--- EXTRAIT DU DOCUMENT ---
Les mêmes règles existent pour la fonction publique territoriale, celles-ci figurant à l'article 57-2° alinéa 2 de la loi n°84-53 du 26 janvier 1984.

Enfin, c'est l'article 41 de la loi n° 86-33 du 9 janvier 1986 qui prévoit l'hypothèse de la « maladie professionnelle » pour les fonctionnaires hospitaliers.

 

 

Qu'est-ce que la maladie professionnelle ?

 

Les trois lois précitées renvoient toutes aux « causes exceptionnelles prévues à l'article L 27 du code des pensions civiles et militaires de retraite », lequel vise « la maladie qui a été aggravée où contractée dans l'exercice des fonctions ».

La maladie peut donc être considérée comme professionnelle dès lors qu'il y a un lien direct et certain avec les tâches qu'effectue l'agent.

Concrètement, le fonctionnaire doit  avoir développé la pathologie dans l'exercice de ses fonctions, étant précisé que la maladie professionnelle couvre également l'aggravation d'une pathologie qui existait antérieurement.

Les exemples de reconnaissance de maladie professionnelle concernent ainsi des pathologies très diverses, comme cela apparaît dans des décisions très récemment rendues par des Cours administratives d'appel.

Voir, par exemple:

-  Syndrome du canal carpien, s'agissant d'un agent d'entretien ayant une activité presque exclusivement manuelle et répétitive (CAA Lyon, 1er décembre 2015, n° 14LY01936) ;

- Névralgie cervico-brachiale (CAA Bordeaux, 17 novembre 2015, n° 14BX00209

- Douleurs péri-articulaires de l'épaule gauche (CAA Nantes, 29 octobre 2015, n° 14NT00797)
--- LES DONNÉES ---
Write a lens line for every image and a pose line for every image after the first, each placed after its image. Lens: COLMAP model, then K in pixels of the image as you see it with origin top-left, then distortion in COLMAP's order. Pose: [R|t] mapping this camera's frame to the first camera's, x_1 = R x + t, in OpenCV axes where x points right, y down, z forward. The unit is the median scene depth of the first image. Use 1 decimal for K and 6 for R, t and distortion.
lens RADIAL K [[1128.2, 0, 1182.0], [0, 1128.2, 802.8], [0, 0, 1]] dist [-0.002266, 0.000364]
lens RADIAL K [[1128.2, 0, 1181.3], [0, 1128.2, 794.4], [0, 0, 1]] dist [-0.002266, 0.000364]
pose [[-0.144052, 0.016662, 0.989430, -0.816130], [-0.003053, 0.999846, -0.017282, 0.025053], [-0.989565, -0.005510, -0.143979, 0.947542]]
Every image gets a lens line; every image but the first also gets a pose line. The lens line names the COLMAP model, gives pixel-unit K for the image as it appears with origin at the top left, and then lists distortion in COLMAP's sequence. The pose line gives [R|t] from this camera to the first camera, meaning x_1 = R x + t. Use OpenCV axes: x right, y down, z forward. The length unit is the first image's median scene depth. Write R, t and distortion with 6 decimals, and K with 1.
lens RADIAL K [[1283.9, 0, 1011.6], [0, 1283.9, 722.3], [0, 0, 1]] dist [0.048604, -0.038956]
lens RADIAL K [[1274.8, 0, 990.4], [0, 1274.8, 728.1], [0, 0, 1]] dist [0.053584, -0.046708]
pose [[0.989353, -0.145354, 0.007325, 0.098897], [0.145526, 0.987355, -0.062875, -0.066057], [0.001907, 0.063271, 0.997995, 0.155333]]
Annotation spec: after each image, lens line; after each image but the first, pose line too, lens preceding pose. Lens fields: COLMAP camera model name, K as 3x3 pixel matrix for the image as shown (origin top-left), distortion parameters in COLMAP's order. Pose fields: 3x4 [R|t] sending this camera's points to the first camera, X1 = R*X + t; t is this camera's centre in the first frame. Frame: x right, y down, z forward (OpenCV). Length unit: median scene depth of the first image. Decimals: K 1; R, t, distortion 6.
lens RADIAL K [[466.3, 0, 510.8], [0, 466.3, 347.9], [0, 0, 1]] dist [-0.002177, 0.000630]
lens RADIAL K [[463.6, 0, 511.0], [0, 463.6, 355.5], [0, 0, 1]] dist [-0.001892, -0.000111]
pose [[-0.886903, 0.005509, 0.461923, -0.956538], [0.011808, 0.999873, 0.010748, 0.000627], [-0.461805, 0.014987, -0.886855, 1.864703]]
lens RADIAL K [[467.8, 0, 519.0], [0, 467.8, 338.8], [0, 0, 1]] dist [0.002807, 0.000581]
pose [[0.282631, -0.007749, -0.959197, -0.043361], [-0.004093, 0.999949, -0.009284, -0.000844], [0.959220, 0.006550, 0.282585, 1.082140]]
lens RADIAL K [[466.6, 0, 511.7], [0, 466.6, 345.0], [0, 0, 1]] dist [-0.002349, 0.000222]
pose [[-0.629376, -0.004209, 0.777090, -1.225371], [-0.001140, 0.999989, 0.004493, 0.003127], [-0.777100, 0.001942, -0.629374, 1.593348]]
---
Écrivez la suite de l'extrait sur la maladie professionnelle des fonctionnaires, en partant de la dernière ligne qu'il montre.

RÉPONSE:
- Maux de dos suite à un lumbago contracté à l'occasion des fonctions (CAA Nançy, 2 juillet 2015, n 14NC00991)

- Affection liée à l'usage de produits toxiques dans le cadre de l'activité professionnelle (en l'occurrence, des produits utilisés pour la désinfection en milieu hospitalier (CAA, Marseille, 16 juin 2015, n°14MA00646)    

A noter que les souffrances psychologiques peuvent également être retenues au titre de la maladie professionnelle (CAA Nantes, 23 juillet 2015).

 

Quels sont les droits liés à la reconnaissance de la maladie professionnelle ?

 

L'agent placé en congé pour maladie imputable au service conserve son plein traitement jusqu'à ce qu'il puisse recommencer à travailler, ou jusqu'à ce qu'il soit mis à la retraite.

Il a droit également au remboursement de tous les frais qu'il est amené à engager à raison de la maladie qu'il a contractée, sur présentation de justificatifs auprès de son administration.

Par ailleurs, l'agent dispose de la possibilité d'engager une procédure pour demander une indemnité complémentaire, ayant vocation à réparer les préjudices endurés du fait de la maladie (souffrances physiques ou morales, préjudices esthétiques ou d'agrément). Une telle indemnité peut être obtenue même en l'absence de faute de la part de l'employeur public.

En outre, si une faute a été commise par l'employeur public (dans l'organisation des conditions de travail par exemple), une action de droit commun peut-être engagée pour rechercher la réparation intégrale des préjudices.

 

 Quelle est la procédure à suivre ?

 

La maladie professionnelle n'est reconnue que si l'agent fait une demande en ce sens.

Cette demande doit être circonstanciée, et étayée par des justificatifs.

La reconnaissance de la maladie professionnelle n'a en effet rien d'automatique, ce qui se comprend aisément au regard des conséquences financières que cela peut avoir pour l'État, les collectivités ou les établissements hospitaliers.

En effet, la maladie est considérée comme imputable au service que s'il existe un lien direct entre la pathologie et le service.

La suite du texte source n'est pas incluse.